The question of how much flap is enough naturally leads to the next question: How much flap is safe when transferred on a single pedicle? Hartrampf et al.4 and Holm et al.5 defined the four zones of perfusion associated with the deep inferior epigastric vascular territority within the infraumbilical abdominal ellipse. Wong et al.6 demonstrated the greater ability of medial row perforators to sustain contralateral perfusion across the midline (Hartrampf zone 2, Holm zone 3) compared with lateral row perforators. Indocyanine green angiography has been used to delineate margins of cross-midline flap perfusion during flap harvest.7 Regardless of the perforator location or the method of perfusion assessment, there is consensus that the most lateral aspect of the contralateral hemiabdomen (Hartrampf and Holm zone 4) is not routinely reliable when supported only by a single deep inferior epigastric vascular pedicle.

In the current study, the percentages of flap weights actually used from the total abdominal tissue harvested are a function of two potentially competing factors: the amount of tissue needed to reconstruct an aesthetically pleasing breast mound and the amount of tissue safely vascularized on a single pedicle. Practically speaking, both factors likely contribute to the percentage of harvested tissue actually used for the reconstruction, but it cannot be assumed that 100% of the harvested abdominal tissue based on single-pedicle perfusion is safely available in every patient.

All these factors should be collectively considered to optimize unilateral autologous tissue breast reconstruction. It usually is easier and more prudent to remove flap excess secondarily with liposuction or direct excision than to add tissue to a completed breast reconstruction with deficient volume, shape, and/or skin. Observations such as these in our own extensive experience with autologous free-flap breast reconstruction has prompted us more frequently to use bipedicled or stacked-deep inferior epigastric artery perforator flaps for unilateral breast reconstruction. These approaches are particularly applicable for thin women, delayed reconstruction, or both. With these techniques, the flap harvest usually is more challenging and anastomotic configurations more complex, but we find that bipedicled and stacked-flap reconstruction allows favorable flexibility in volume replacement, shaping, projection, and skin replacement without excessive concerns of vascular inadequacy in the flap tissue.

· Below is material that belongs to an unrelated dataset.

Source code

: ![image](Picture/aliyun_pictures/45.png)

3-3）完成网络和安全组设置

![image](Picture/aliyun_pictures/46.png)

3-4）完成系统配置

Although additional microvascular anastomoses potentially increase the risk of anastomotic thrombosis, with contemporary microvascular techniques, equipment, and experience, microvascular thrombosis resulting in flap loss is extremely rare, particularly with relatively large-caliber vessels.8,9 Even in patients with a higher BMI and greater flap thickness, having additional skin available facilitates tension-free inset without compromising flap vascularity while allowing for adequate ptosis, particularly if the chest wall has been irradiated.

Ultimately, meticulous defect analysis, accurate flap design, and a tailored approach to patients’ individual needs will optimize the results of unilateral autologous free-flap breast reconstruction. Cheng and colleagues have provided a credible contribution to the existing body of literature on this subject. Additional studies likely will bring us closer to identifying the optimal quantity of tissue to be included for autologous breast reconstruction in different patient populations.